Ⓒママリ
🔴【第1話から読む】「夕飯これだけ?」夫のモラを友人に相談→「もしかして…」分析に動揺する妻|さようなら、モラハラ夫
ついに美穂は夫、正人に離婚届けと証拠を突きつけます。正人は反論も忘れ、茫然…。美穂はようやく正人の支配から抜け出し、幸せな未来を勝ち取ったのでした。
決戦の時。私は絶対に負けない!
正人が数日ぶりに家に帰ってきた日、私は静かにリビングで待っていた。心臓の音が、ドクドクと大きく聞こえる。隣の部屋では、さやかが寝息を立てている。この子の穏やかな寝顔は私が守るんだ。
正人は、いつものように疲れた顔をして、ソファにどさりと座った。そして、私が淹れたお茶を、一口も飲まずにテーブルに置いた。
「美穂、何だ、改まって。何か話があるのか?」
正人の声は、いつも通り、ぶっきらぼうで冷たい。私は、深呼吸をして、彼の目を見た。
「ええ、話があります。正人さん」
私は、テーブルの上に、1枚の紙をそっと置いた。それは、離婚届だ。正人の視線が、その紙に吸い寄せられる。彼の顔から、みるみるうちに血の気が引いていくのが分かった。
「離婚しましょう」笑顔で告げる最終勧告
「これはなに?どういうこと?」
「そして、これは、正人さんのスマホに届いていた、あの女性からのメッセージです。ハートの絵文字付きで、『早く会いたいな』なんて、私に言う言葉ではないですよね?」
私は、スマホの画面に映し出されたメッセージの写真を、正人の目の前に突きつけた。正人の顔は、真っ赤になったり、青くなったりを繰り返している。
「まだまだたくさんの証拠がそろっています。弁護士の先生によると、不貞行為は、十分に立証できるそうです。それに、正人さんがこれまで私にやってきたことはDVに当たると言われました」
私の言葉に、正人は狼狽している。いつもの傲慢な態度は、どこにもない。彼の顔には、焦りと恐怖が浮かんでいた。
「DV……? まさか、俺はそんなつもりじゃ……」
「つもりかどうかは関係ありません。現に、私は困っていました。さやかにも、寂しい・怖い思いをさせていました。正人さんが不倫に費やしている間、私たちは寂しい思いをしながら、生活費の不足で困っていたんですよ」
私の声に、怒りが滲む。しかし、それは感情的な怒りではなく、静かで、確固たる決意に裏打ちされたものだった。

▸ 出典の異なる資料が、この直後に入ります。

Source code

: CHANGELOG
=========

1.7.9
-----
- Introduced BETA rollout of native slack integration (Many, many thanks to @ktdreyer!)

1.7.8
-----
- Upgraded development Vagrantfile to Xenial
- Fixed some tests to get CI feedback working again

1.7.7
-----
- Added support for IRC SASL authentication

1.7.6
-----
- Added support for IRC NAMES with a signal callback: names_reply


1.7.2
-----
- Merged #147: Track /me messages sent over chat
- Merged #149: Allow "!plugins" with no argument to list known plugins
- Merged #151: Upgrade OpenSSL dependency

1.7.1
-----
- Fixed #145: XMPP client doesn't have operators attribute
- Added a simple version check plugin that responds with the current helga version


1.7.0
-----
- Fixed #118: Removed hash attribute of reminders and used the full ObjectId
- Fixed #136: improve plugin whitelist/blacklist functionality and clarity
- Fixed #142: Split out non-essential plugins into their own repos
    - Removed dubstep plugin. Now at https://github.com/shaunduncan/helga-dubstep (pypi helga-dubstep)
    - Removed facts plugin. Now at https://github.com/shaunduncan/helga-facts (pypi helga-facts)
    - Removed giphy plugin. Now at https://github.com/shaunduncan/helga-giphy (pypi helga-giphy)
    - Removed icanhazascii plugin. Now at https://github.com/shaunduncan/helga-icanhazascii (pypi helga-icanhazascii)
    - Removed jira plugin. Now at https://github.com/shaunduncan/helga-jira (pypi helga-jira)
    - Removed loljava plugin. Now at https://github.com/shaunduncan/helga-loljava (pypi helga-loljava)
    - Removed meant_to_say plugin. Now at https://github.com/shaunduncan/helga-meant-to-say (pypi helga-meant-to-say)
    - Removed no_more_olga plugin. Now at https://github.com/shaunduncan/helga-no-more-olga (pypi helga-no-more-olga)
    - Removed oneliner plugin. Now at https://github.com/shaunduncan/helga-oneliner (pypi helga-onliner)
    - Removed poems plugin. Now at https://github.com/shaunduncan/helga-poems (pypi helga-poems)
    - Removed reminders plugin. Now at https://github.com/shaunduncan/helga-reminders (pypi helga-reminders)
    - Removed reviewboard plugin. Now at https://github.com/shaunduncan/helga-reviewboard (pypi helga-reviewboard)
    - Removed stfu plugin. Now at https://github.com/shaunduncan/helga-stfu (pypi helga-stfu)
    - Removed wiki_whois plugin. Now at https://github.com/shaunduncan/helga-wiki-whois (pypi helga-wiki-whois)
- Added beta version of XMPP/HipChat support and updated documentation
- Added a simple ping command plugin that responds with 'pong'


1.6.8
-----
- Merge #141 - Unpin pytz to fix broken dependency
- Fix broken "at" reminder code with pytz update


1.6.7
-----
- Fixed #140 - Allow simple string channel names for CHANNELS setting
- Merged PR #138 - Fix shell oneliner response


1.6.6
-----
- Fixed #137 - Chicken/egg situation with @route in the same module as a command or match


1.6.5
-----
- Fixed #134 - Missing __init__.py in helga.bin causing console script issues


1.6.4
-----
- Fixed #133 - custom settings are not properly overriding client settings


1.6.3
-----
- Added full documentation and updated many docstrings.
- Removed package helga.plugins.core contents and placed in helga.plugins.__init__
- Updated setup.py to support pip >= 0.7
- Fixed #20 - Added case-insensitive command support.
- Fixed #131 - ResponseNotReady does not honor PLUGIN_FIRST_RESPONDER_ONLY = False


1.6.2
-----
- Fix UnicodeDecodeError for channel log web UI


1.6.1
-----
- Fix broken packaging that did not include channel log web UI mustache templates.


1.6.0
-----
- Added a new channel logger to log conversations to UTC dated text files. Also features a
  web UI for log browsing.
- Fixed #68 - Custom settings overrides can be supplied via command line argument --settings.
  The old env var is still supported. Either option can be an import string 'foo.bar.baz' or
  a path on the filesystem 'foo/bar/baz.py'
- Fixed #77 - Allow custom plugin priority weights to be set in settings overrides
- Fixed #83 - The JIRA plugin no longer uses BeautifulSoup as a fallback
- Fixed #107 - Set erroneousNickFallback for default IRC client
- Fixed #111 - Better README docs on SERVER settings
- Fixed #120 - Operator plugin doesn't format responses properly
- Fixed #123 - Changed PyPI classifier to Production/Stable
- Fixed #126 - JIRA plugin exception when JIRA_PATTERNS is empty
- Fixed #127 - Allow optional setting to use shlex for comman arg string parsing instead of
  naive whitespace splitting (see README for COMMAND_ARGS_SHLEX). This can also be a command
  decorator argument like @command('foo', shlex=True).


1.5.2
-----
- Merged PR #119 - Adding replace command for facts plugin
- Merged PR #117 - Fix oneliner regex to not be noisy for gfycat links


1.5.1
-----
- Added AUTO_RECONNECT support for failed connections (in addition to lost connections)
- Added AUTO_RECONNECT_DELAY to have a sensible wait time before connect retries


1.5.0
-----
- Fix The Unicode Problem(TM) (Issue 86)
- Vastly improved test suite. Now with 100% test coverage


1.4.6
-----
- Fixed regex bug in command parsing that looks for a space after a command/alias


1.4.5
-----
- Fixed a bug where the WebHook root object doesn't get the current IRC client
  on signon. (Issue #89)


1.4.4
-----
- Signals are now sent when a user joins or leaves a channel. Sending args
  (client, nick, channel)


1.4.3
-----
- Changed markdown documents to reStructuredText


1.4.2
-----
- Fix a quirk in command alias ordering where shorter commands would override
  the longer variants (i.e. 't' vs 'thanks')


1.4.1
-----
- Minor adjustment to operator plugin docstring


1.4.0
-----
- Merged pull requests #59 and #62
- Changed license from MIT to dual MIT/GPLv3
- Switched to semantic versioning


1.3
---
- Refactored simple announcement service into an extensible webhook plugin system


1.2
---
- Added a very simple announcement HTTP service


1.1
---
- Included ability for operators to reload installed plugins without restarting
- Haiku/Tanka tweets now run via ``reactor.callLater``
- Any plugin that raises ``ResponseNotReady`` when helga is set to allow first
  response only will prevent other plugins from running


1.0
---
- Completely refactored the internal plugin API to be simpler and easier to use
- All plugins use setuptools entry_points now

「私には、大切なさやかを守る責任があります。だから、離婚しましょう」
私は、正人の顔をまっすぐに見つめ、笑顔でそう言い放った。その笑顔は、正人にとっては、地獄の業火のように見えただろう。
茫然とする夫を尻目に、明るい未来に希望を抱く
正人は、何も言えずに、ただ顔を青ざめさせている。反論の言葉も、言い訳の言葉も、彼の口からは出てこなかった。
「離婚届にはサインしました。あとは、正人さんがサインするだけ。そして、これからは、弁護士の先生を通して、財産分与や親権、養育費について話し合っていきましょう」
私は、正人に離婚届を差し出した。正人の手が、小刻みに震えているのが見えた。私は、もう悲しみも不安もない。あるのは、さやかと私の未来への希望だけだ。この決断に、後悔は一切ない。

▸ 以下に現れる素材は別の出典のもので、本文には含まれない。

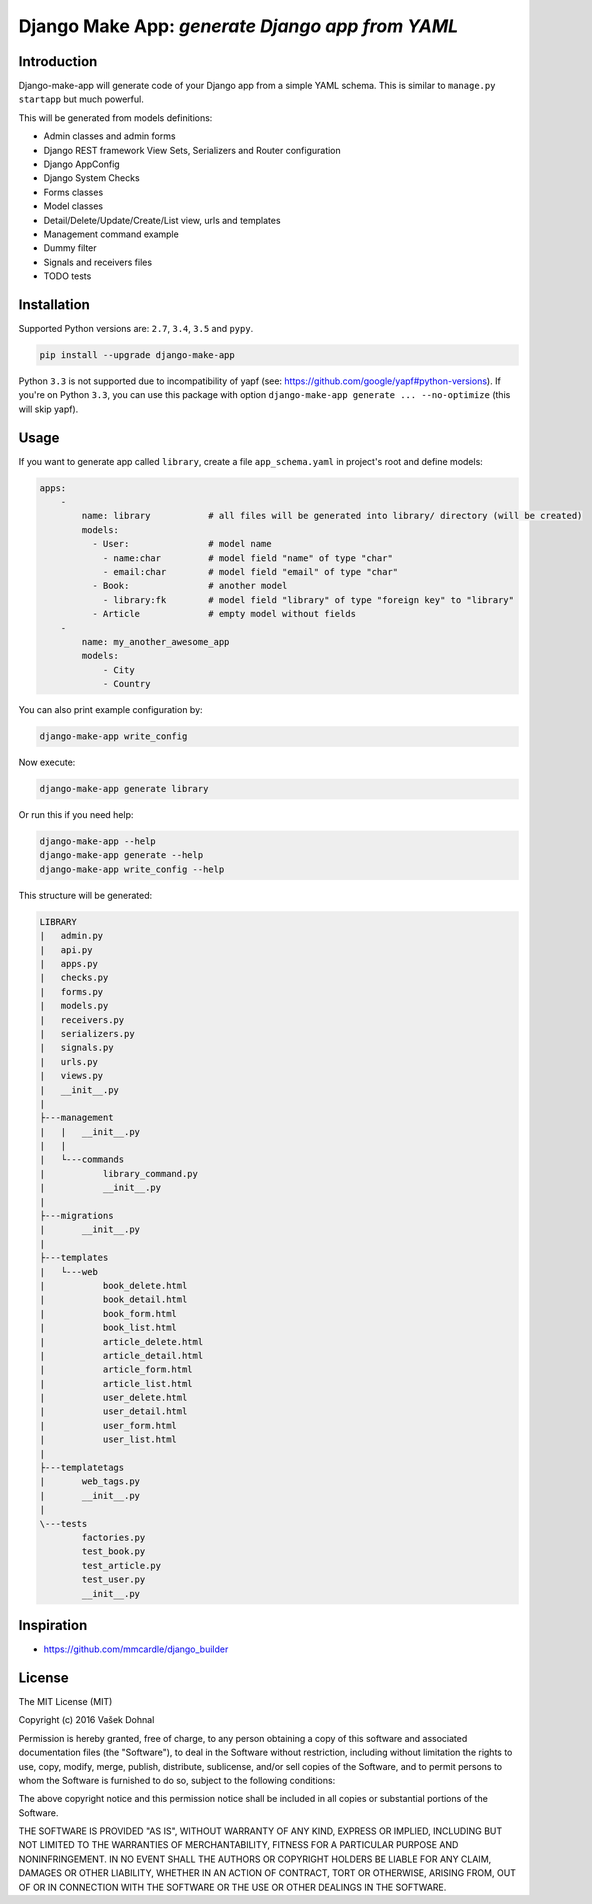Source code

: ================================================
Django Make App: *generate Django app from YAML*
================================================

.. image:: https://badge.fury.io/py/django_make_app.svg
        :target: https://pypi.python.org/pypi/django_make_app
        :alt: PyPi

.. image:: https://img.shields.io/badge/license-MIT-blue.svg
        :target: https://pypi.python.org/pypi/django_make_app/
        :alt: MIT

.. image:: https://api.travis-ci.org/illagrenan/django-make-app.svg
        :target: https://travis-ci.org/illagrenan/django-make-app
        :alt: TravisCI

.. image:: https://coveralls.io/repos/github/illagrenan/django-make-app/badge.svg?branch=master
        :target: https://coveralls.io/github/illagrenan/django-make-app?branch=master
        :alt: Coverage

.. image:: https://requires.io/github/illagrenan/django-make-app/requirements.svg?branch=master
     :target: https://requires.io/github/illagrenan/django-make-app/requirements/?branch=master
     :alt: Requirements Status

Introduction
------------

Django-make-app will generate code of your Django app from a simple YAML schema. This is similar to ``manage.py startapp`` but much powerful.

This will be generated from models definitions:

- Admin classes and admin forms
- Django REST framework View Sets, Serializers and Router configuration
- Django AppConfig
- Django System Checks
- Forms classes
- Model classes
- Detail/Delete/Update/Create/List view, urls and templates
- Management command example
- Dummy filter
- Signals and receivers files
- TODO tests

Installation
------------

Supported Python versions are: ``2.7``, ``3.4``, ``3.5`` and ``pypy``.

.. code:: shell

    pip install --upgrade django-make-app

Python ``3.3`` is not supported due to incompatibility of yapf (see: https://github.com/google/yapf#python-versions). If you're on Python
``3.3``, you can use this package with option ``django-make-app generate ... --no-optimize`` (this will skip yapf).

Usage
-----

If you want to generate app called ``library``, create a file ``app_schema.yaml`` in project's root and define models:

.. code:: yaml

    apps:
        -
            name: library           # all files will be generated into library/ directory (will be created)
            models:
              - User:               # model name
                - name:char         # model field "name" of type "char"
                - email:char        # model field "email" of type "char"
              - Book:               # another model
                - library:fk        # model field "library" of type "foreign key" to "library"
              - Article             # empty model without fields
        -
            name: my_another_awesome_app
            models:
                - City
                - Country

You can also print example configuration by:

.. code:: shell

    django-make-app write_config

Now execute:

.. code:: shell

    django-make-app generate library

Or run this if you need help:

.. code:: shell

    django-make-app --help
    django-make-app generate --help
    django-make-app write_config --help


This structure will be generated:

.. code::

    LIBRARY
    |   admin.py
    |   api.py
    |   apps.py
    |   checks.py
    |   forms.py
    |   models.py
    |   receivers.py
    |   serializers.py
    |   signals.py
    |   urls.py
    |   views.py
    |   __init__.py
    |
    ├---management
    |   |   __init__.py
    |   |
    |   └---commands
    |           library_command.py
    |           __init__.py
    |
    ├---migrations
    |       __init__.py
    |
    ├---templates
    |   └---web
    |           book_delete.html
    |           book_detail.html
    |           book_form.html
    |           book_list.html
    |           article_delete.html
    |           article_detail.html
    |           article_form.html
    |           article_list.html
    |           user_delete.html
    |           user_detail.html
    |           user_form.html
    |           user_list.html
    |
    ├---templatetags
    |       web_tags.py
    |       __init__.py
    |
    \---tests
            factories.py
            test_book.py
            test_article.py
            test_user.py
            __init__.py


Inspiration
-----------

- https://github.com/mmcardle/django_builder

License
-------

The MIT License (MIT)

Copyright (c) 2016 Vašek Dohnal

Permission is hereby granted, free of charge, to any person obtaining a
copy of this software and associated documentation files (the
"Software"), to deal in the Software without restriction, including
without limitation the rights to use, copy, modify, merge, publish,
distribute, sublicense, and/or sell copies of the Software, and to
permit persons to whom the Software is furnished to do so, subject to
the following conditions:

The above copyright notice and this permission notice shall be included
in all copies or substantial portions of the Software.

THE SOFTWARE IS PROVIDED "AS IS", WITHOUT WARRANTY OF ANY KIND, EXPRESS
OR IMPLIED, INCLUDING BUT NOT LIMITED TO THE WARRANTIES OF
MERCHANTABILITY, FITNESS FOR A PARTICULAR PURPOSE AND NONINFRINGEMENT.
IN NO EVENT SHALL THE AUTHORS OR COPYRIGHT HOLDERS BE LIABLE FOR ANY
CLAIM, DAMAGES OR OTHER LIABILITY, WHETHER IN AN ACTION OF CONTRACT,
TORT OR OTHERWISE, ARISING FROM, OUT OF OR IN CONNECTION WITH THE
SOFTWARE OR THE USE OR OTHER DEALINGS IN THE SOFTWARE.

「何も言うことがないなら、私はお風呂に入って寝ますね。明日からは私の実家でさやかと暮らします」
そんな私の言葉が耳に入っているのかいないのか、正人は、呆然としたまま、離婚届と証拠の数々を交互に見つめている。彼の顔に浮かぶ後悔の念を、私はただ静かに見つめていた。彼の反省が、本物であるかどうかは、もう私には関係ない。私は、私とさやかの幸せのために、新たな人生を歩み出す。今日から、私たちの新しい人生が始まるのだ。
あとがき:決別と新たな門出
全てを悟った美穂は、夫・正人に離婚届と決定的な証拠を突きつけます。これまで傲慢だった正人は、美穂の用意周到な証拠と冷静な態度に動揺し、反論の言葉を失います。
美穂は、娘・さやかの未来のため、そして自身の幸せのために、過去との決別を選びます。後悔なく新たな一歩を踏み出す美穂を応援したくなるお話です。